On rétorquera trois choses, et il faut y répondre sans faux-fuyant.
- D’abord, le risque d’escalade : frapper le récit d’un régime, n’est-ce pas l’inciter à durcir ses propres opérations ? Mais l’inaction n’est pas une police d’assurance contre l’escalade — elle en est le carburant. C’est l’impunité, non la riposte, qui enhardit l’agresseur. La dissuasion consiste précisément à rendre l’agression plus coûteuse que le statu quo.
- Ensuite, la contrainte démocratique : une démocratie ne peut se comporter comme une autocratie sans se renier. C’est vrai, et c’est justement là que réside son avantage. Elle n’a pas besoin de mentir. Le régime de Bakou, lui, doit fabriquer de faux comptes et inventer des tirs qui n’ont pas eu lieu ; la France n’a qu’à documenter ce qui est. Cette asymétrie est une force, non un handicap.

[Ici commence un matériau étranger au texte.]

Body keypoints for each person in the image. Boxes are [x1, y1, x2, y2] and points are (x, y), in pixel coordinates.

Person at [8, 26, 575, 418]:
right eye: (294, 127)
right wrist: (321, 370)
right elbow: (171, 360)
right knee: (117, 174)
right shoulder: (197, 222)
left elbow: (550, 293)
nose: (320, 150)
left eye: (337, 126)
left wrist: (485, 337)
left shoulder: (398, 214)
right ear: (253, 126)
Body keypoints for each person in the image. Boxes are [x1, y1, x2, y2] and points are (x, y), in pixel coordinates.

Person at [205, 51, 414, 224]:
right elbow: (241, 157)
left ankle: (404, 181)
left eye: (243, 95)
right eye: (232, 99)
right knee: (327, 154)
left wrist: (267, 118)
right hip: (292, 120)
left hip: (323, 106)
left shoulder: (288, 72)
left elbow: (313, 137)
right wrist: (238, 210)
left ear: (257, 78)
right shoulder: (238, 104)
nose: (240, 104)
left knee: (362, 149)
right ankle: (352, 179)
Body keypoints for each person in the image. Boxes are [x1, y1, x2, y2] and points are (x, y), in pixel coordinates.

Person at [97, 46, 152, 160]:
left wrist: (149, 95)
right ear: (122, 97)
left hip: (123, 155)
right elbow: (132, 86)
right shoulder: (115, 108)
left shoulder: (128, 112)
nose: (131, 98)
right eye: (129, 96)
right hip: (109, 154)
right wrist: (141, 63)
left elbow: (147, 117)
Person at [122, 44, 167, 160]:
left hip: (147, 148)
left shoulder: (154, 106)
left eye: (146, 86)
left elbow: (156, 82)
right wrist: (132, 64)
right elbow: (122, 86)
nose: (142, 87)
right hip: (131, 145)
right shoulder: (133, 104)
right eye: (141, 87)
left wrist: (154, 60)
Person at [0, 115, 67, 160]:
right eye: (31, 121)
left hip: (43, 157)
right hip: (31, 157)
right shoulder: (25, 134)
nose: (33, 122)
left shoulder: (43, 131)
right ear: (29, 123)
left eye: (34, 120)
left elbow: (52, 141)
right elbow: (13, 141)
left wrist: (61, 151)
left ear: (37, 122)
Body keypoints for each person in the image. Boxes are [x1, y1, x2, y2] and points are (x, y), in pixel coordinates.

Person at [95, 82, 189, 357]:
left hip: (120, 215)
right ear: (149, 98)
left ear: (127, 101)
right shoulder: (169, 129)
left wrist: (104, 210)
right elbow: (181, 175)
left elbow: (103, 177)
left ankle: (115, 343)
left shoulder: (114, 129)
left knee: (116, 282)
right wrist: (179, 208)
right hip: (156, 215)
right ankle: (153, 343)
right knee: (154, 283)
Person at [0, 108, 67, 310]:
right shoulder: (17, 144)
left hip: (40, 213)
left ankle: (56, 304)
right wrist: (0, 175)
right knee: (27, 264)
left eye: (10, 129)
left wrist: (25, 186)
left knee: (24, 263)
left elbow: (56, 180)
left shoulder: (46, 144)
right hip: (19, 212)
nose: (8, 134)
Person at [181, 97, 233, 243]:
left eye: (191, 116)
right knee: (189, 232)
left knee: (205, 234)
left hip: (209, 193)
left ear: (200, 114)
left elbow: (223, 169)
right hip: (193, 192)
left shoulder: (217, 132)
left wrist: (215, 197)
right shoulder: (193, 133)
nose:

- Enfin, la ligne rouge de la manipulation : où s’arrête la mise en lumière des faits, où commence la propagande ? La frontière passe entre le vrai et le fabriqué. Le respect scrupuleux de cette frontière est ce qui distingue une riposte légitime d’un abaissement au niveau de l’adversaire. Il ne faut pas la franchir, non par pusillanimité, mais parce que la crédibilité est, en régime informationnel, l’arme suprême : elle se perd d’un mensonge et ne se regagne pas.
La morale de cette nouvelle offensive contre la France est qu’il est temps, pour elle, de se désinhiber. Nul besoin de désinformer ni de franchir des lignes rouges éthiques contraires à son ethos. La simple mise en lumière des faits suffit : que l’on fasse résonner, à l’échelle où Bakou orchestre ses mensonges, la réalité de l’épuration du Haut-Karabakh, la nature dynastique du pouvoir, les inégalités et le sort des minorités.
L’information est l’arme naturelle des démocraties, parce qu’elle prospère sur le vrai et que le vrai est de leur côté. Encore faut-il savoir l’employer… et oser le faire.